### Aim of the exercise:
In the items below, reproduce word for word everything from the line containing "### Why Multiple Security Tools?" down to the line containing "## 📝 Maintenance", including both of those lines.

Plain-text document sources
_ _ _ _ _ _ _

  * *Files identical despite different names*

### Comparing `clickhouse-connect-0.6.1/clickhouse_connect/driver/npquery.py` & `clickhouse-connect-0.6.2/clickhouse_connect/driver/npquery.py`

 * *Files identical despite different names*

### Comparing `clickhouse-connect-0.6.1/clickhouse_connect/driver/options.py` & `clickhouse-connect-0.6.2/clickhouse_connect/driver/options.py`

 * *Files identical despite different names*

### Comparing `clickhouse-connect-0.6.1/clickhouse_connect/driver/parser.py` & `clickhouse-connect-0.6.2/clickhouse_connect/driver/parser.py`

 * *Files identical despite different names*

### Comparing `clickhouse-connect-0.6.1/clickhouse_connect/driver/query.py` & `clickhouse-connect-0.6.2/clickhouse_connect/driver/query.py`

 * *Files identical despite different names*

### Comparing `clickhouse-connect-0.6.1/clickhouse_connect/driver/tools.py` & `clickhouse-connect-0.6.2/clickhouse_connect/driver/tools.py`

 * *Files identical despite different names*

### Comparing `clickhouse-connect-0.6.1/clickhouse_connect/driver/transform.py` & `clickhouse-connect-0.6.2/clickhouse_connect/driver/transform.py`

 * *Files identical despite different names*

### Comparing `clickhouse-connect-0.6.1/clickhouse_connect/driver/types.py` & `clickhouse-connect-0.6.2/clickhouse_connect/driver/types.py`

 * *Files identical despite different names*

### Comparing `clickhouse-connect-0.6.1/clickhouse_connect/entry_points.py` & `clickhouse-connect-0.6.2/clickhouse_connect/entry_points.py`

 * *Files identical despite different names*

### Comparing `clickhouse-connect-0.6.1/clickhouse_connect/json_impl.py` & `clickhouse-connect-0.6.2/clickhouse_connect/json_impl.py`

_ _ _ _ _ _ _

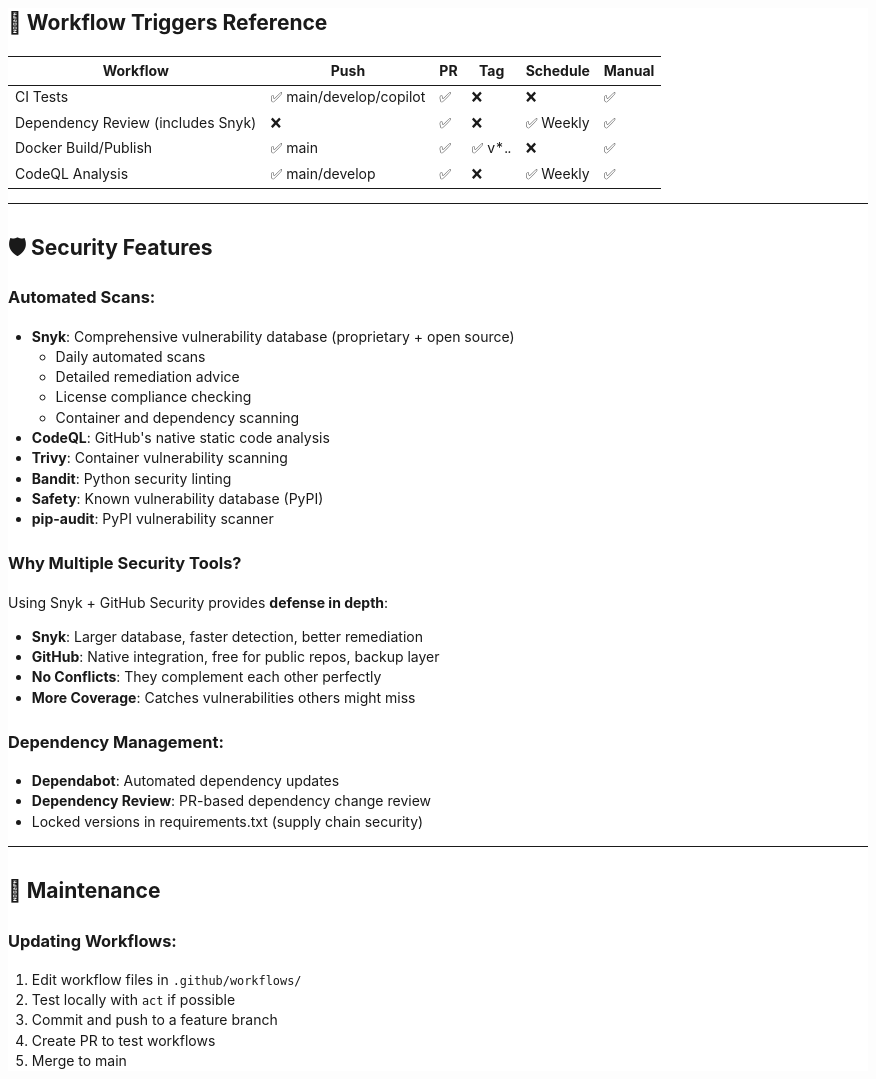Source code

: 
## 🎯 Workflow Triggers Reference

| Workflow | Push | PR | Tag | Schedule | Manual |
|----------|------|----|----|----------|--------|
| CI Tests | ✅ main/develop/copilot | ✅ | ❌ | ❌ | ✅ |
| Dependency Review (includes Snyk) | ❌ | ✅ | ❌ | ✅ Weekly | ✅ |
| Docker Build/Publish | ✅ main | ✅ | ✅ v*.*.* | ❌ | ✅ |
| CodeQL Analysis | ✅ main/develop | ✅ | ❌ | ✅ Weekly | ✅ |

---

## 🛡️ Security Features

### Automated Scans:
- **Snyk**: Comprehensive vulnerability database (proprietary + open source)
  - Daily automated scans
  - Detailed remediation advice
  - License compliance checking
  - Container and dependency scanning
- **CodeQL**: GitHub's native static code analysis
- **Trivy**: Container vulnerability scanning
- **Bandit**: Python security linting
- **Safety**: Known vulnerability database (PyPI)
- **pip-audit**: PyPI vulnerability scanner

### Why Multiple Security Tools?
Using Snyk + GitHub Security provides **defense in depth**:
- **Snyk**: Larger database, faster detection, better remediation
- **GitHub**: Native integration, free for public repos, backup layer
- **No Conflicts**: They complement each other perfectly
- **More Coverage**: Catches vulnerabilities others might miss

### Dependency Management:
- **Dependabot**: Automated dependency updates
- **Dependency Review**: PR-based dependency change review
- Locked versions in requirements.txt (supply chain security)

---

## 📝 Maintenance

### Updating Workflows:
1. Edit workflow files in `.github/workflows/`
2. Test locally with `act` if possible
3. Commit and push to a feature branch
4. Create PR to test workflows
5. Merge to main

_ _ _ _ _ _ _

### Task solution:
### Why Multiple Security Tools?
Using Snyk + GitHub Security provides **defense in depth**:
- **Snyk**: Larger database, faster detection, better remediation
- **GitHub**: Native integration, free for public repos, backup layer
- **No Conflicts**: They complement each other perfectly
- **More Coverage**: Catches vulnerabilities others might miss

### Dependency Management:
- **Dependabot**: Automated dependency updates
- **Dependency Review**: PR-based dependency change review
- Locked versions in requirements.txt (supply chain security)

---

## 📝 Maintenance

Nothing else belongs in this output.